Several autonomous, in situ sensors were deployed on a subsurface mooring in Placid Lake, Montana USA, a dimictic, freshwater lake, to measure the partial pressure of CO2 (pCO2), dissolved O2 (DO), temperature and several other variables. These high temporal resolution time-series were obtained over six different deployments from winter 1997 to summer 1999. Data from periodic profile measurements and local and regional meteorology were obtained to aid the interpretation of the in situ data. Emphasis is placed on the analysis of the short-term and seasonal biogeochemical variability during the 1997 and 1998 under-ice deployments and the 1999 deployment from ice cover to summer stratification.

Gas variability on diel or shorter time scales was small or undetectable during most of the ice-covered periods, only becoming significant prior to ice-out when runoff and light penetration increased, promoting convective currents, vertical mixing, and biological production. A surprising 7.6 d period oscillation, believed to be driven by a baroclinic seiche, dominated the short-term variability during the first year. Increasing pCO2 and decreasing DO, as a result of microbial metabolism, characterized the long-term variability.
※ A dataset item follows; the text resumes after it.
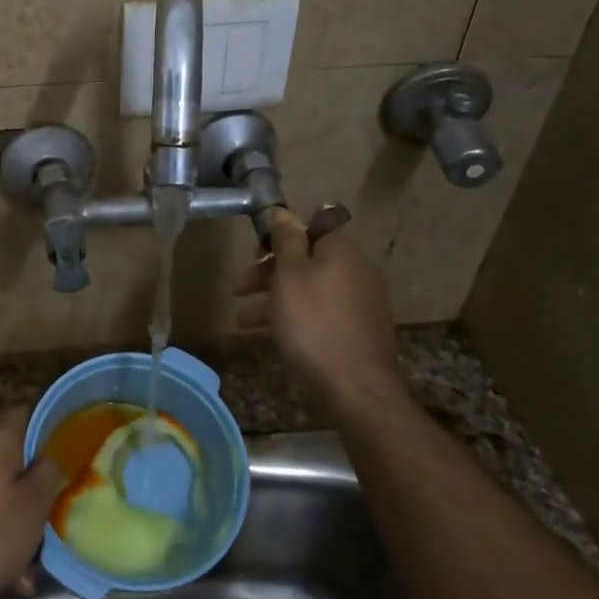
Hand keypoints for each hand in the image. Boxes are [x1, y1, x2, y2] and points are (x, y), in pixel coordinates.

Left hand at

Vertically distributed sensors within the water column during 1999 showed that convective currents led to lake turnover and complete mixing under ice. A one-dimensional (vertical) physical mixed-layer model for the upper ocean was adapted for use in freshwater. The model simulated the thermal structure of the lake exceptionally well in both ice-covered and ice-free conditions. Simple two-box biogeochemical models were developed for pCO2 and DO and were coupled to the mixed-layer depth output from the physical model. The biogeochemical models were used to quantify the relative importance of biology, air-water gas exchange, mixing, and heating and cooling on pCO2 and DO. Net community production dominated the average daily variability of pCO2 (78%) and DO (98%) under ice. After ice out, net community production, gas exchange, mixing, and heating and cooling each contributed 33, 30, 14, and 23%, respectively, to pCO2 variability in the surface mixed-layer. These same processes contributed 36, 45, 19 and 0% to the DO.